La Fiscalía afirmó que Reyes y Vega conocían el carácter agresivo y el potencial lesivo de los perros, ya que existían antecedentes de ataques previos a personas y animales, e incluso un episodio posterior a la muerte del niño. Además, sostuvo que incumplieron la ordenanza municipal vigente en Recreo al no contar con un cerramiento adecuado para evitar que los animales salieran del predio ni implementar otras medidas de seguridad.
Entre las pruebas destacadas por los acusadores figuran las autopsias realizadas por médicos forenses locales y del Cuerpo Médico Forense de la Nación, que concluyeron que las heridas fueron compatibles con el ataque de animales y descartaron la utilización de armas o la intervención directa de terceros. También se mencionaron estudios que detectaron correspondencia entre pelos hallados en las prendas de Diego y algunos de los perros pertenecientes a los acusados.
Por su parte, el fiscal Andrés Marchi sostuvo que ambos imputados actuaron con dolo eventual, es decir, que conocían el riesgo que representaban los animales y aun así no adoptaron medidas para evitar un desenlace fatal. En ese sentido, remarcó que sabían que Diego estaba desaparecido en inmediaciones de su propiedad durante la tarde y noche del 3 de julio de 2019 y que no realizaron ninguna acción para asegurar a los perros.
La querella, representada por las abogadas Vanina Fruttero y Lucrecia Fernández, respaldó íntegramente la postura de la Fiscalía. Durante su exposición recordaron que Diego soñaba con ser futbolista y señalaron que los vecinos de la zona conocían la peligrosidad de los perros. También remarcaron que distintas víctimas relataron durante el juicio modalidades de ataque similares a las que, según los peritos, sufrió el menor.

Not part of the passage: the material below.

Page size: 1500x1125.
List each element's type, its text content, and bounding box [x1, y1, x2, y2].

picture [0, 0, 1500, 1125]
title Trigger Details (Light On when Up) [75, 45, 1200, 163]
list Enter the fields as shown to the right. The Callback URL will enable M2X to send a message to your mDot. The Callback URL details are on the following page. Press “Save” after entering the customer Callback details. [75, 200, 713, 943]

Fiscalía y querellas solicitaron que Reyes sea condenado a 10 años de prisión y Vega a 8 años como coautores del delito de homicidio simple con dolo eventual. De manera subsidiaria, pidieron que, si el juez no considera probado el dolo, ambos sean condenados por homicidio culposo, con penas de 5 y 4 años respectivamente.
En contraposición, el abogado defensor Néstor Pereyra sostuvo que no pudo demostrarse que los perros que causaron la muerte de Diego fueran efectivamente los animales que estaban bajo el cuidado de los acusados. También cuestionó aspectos de las pericias y planteó que existían otros perros sin control en la zona que podrían haber intervenido.
Para la defensa, la prueba presentada durante el juicio no alcanzó para acreditar la responsabilidad penal de Reyes y Vega, por lo que solicitó la absolución de ambos de todos los cargos.
Tras escuchar a las partes, el juez penal Pablo Busaniche anunció que dará a conocer su veredicto el próximo lunes 8 de junio a las 13 horas, en una resolución esperada por la familia de Diego y por toda la comunidad de Recreo, que sigue de cerca uno de los casos más conmocionantes de los últimos años en la región.